-- DOCUMENT EXTRACT --
- Born: July 25, 1984 (age 42) Philadelphia, Pennsylvania, U.S.
- Education: University of Florida (BA)
- Occupation: Actor
- Years active: 2010–present

= Lenny Platt =

American actor (born 1984)

Lenny Platt (born July 25, 1984) is an American actor known for his portrayal of Nate Salinger on the US daytime soap opera One Life to Live from 2010 to 2012 and FBI recruit Drew Perales on the ABC thriller Quantico in 2016.

==Early life==
Born in Philadelphia, Pennsylvania, Platt moved with his family to Florida at age 12. He graduated in criminology from the University of Florida in 2006.

-- ENTRIES SUPPLIED --
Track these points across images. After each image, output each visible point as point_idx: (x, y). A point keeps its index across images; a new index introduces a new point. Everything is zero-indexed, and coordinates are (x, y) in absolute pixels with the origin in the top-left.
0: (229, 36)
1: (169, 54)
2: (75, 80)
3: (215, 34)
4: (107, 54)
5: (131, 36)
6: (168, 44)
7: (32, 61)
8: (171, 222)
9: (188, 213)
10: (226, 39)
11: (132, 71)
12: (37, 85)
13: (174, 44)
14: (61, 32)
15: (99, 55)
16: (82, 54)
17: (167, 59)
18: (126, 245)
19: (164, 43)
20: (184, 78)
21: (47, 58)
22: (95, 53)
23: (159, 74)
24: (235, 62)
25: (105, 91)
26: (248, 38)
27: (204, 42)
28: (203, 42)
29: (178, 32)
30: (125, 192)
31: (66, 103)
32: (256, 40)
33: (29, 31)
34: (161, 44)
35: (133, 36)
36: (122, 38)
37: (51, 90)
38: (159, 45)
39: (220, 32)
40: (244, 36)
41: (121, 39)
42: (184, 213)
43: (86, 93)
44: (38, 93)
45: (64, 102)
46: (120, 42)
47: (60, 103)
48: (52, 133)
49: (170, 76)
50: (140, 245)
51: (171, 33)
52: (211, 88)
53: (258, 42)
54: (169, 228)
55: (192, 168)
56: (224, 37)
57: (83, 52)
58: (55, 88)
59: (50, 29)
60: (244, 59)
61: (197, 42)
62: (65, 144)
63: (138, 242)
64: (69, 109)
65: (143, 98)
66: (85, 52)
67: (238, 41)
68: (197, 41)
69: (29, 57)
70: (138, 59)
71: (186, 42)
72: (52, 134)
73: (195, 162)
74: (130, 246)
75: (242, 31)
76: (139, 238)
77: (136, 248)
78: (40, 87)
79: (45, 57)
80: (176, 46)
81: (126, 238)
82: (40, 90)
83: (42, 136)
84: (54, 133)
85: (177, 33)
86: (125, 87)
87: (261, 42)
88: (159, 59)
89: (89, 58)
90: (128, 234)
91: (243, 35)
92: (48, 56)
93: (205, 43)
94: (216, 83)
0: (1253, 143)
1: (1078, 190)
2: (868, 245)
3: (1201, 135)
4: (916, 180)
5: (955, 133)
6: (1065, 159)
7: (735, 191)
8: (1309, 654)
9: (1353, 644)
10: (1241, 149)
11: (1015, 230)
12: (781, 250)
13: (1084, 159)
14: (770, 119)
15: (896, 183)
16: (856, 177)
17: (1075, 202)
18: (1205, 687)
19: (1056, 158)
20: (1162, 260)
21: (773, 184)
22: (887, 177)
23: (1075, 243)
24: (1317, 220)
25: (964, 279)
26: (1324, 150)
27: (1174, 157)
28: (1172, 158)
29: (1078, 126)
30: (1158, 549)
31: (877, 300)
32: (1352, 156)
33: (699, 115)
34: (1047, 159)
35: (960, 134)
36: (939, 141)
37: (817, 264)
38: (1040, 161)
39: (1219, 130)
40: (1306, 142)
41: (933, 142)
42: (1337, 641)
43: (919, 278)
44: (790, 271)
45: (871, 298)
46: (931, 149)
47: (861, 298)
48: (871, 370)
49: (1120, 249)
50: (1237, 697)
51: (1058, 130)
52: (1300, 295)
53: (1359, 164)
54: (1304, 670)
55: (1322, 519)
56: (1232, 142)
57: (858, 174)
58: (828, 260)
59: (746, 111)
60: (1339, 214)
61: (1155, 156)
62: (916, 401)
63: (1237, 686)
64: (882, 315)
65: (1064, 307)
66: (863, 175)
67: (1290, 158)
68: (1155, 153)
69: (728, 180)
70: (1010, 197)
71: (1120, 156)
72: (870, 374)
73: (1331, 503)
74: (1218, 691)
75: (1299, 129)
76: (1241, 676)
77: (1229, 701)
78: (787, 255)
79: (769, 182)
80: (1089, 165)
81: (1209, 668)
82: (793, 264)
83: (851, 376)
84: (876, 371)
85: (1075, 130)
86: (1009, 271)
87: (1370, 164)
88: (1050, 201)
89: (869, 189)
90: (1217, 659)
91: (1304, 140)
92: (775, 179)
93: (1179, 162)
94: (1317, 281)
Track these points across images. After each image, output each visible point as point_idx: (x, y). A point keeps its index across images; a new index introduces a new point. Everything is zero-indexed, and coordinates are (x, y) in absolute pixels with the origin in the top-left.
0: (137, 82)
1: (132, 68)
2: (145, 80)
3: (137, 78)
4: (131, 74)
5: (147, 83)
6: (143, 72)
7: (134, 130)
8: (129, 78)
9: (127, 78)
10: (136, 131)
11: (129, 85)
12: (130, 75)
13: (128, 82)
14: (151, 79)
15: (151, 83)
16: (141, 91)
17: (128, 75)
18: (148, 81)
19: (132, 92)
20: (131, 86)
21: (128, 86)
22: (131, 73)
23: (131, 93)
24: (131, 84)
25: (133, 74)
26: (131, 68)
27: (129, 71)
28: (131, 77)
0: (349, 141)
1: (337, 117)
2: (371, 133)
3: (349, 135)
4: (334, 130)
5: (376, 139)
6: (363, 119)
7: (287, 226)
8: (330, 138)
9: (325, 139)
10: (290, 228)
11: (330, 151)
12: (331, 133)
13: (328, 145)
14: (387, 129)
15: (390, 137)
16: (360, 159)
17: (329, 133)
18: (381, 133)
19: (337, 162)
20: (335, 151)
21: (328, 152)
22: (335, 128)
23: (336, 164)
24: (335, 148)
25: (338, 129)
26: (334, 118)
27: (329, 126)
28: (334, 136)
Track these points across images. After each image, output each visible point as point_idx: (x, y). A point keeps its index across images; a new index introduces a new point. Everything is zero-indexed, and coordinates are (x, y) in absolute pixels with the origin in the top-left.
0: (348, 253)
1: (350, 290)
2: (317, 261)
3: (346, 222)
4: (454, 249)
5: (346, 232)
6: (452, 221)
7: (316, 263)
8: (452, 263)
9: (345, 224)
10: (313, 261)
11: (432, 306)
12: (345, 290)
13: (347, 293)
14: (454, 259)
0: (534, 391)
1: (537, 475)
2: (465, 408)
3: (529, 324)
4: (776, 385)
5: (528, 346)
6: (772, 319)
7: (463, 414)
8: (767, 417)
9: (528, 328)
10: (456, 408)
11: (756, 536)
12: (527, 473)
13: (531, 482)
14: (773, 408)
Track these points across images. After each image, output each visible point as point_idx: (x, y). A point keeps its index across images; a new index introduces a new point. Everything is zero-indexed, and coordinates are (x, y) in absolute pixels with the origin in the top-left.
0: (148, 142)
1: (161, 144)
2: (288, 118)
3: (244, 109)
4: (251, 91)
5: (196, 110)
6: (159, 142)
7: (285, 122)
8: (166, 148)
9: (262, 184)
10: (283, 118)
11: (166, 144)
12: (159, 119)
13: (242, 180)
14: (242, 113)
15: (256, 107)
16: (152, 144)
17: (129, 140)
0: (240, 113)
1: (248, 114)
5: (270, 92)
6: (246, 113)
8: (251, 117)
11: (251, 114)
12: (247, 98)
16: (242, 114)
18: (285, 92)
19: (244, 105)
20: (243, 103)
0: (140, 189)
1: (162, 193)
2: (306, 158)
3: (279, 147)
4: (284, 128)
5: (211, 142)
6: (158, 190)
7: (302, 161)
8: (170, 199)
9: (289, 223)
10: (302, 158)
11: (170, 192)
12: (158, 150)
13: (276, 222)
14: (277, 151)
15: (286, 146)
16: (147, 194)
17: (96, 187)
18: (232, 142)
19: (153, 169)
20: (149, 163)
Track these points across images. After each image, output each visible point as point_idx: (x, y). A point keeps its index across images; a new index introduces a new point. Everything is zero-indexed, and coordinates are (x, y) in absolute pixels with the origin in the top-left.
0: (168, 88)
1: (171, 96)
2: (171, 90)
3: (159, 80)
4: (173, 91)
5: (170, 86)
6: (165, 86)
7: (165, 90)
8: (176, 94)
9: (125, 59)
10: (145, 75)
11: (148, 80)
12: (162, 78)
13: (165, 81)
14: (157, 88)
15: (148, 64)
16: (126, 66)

-- INSTRUCTIONS --
- 1) Answer these questions using the Lenny Platt biography:
(a) Which character did Platt play on One Life to Live?
(b) How old was Platt when his family moved to Florida?
(c) In what subject did Platt graduate from the University of Florida?
- 2) Carry the Lenny Platt biography forward from its final sentence.
The data has no connection to the Lenny Platt biography.

-- EXPECTED RESULTS --
- 1)
(a) Nate Salinger
(b) 12
(c) Criminology

- 2)
==Career==
Platt began portraying the recurring role of Nate Salinger on the US daytime soap opera One Life to Live in April 2010, and was put on contract with the series in October 2010. His last appearance on One Life to Live was in January 2012 when the show was cancelled by ABC. Platt next played guest roles on two other New York-based series, Law & Order: Special Victims Unit and Blue Bloods, in 2013. He also voiced the character Gianni in the video game Grand Theft Auto V. Platt appeared in multiple episodes of ABC's How to Get Away with Murder as college quarterback Griffin O'Reilly in 2014 and 2015. In 2016, Platt portrayed the recurring role of FBI recruit Drew Perales on the ABC thriller Quantico.

On February 24, 2017, it was announced that Platt was cast in a recurring role as Felix in the CBS television pilot Perfect Citizen. However, the network passed on the pilot in May 2017.

Recently, Platt starred as Sgt. Kyle Ormond in the National Geographic miniseries The Hot Zone.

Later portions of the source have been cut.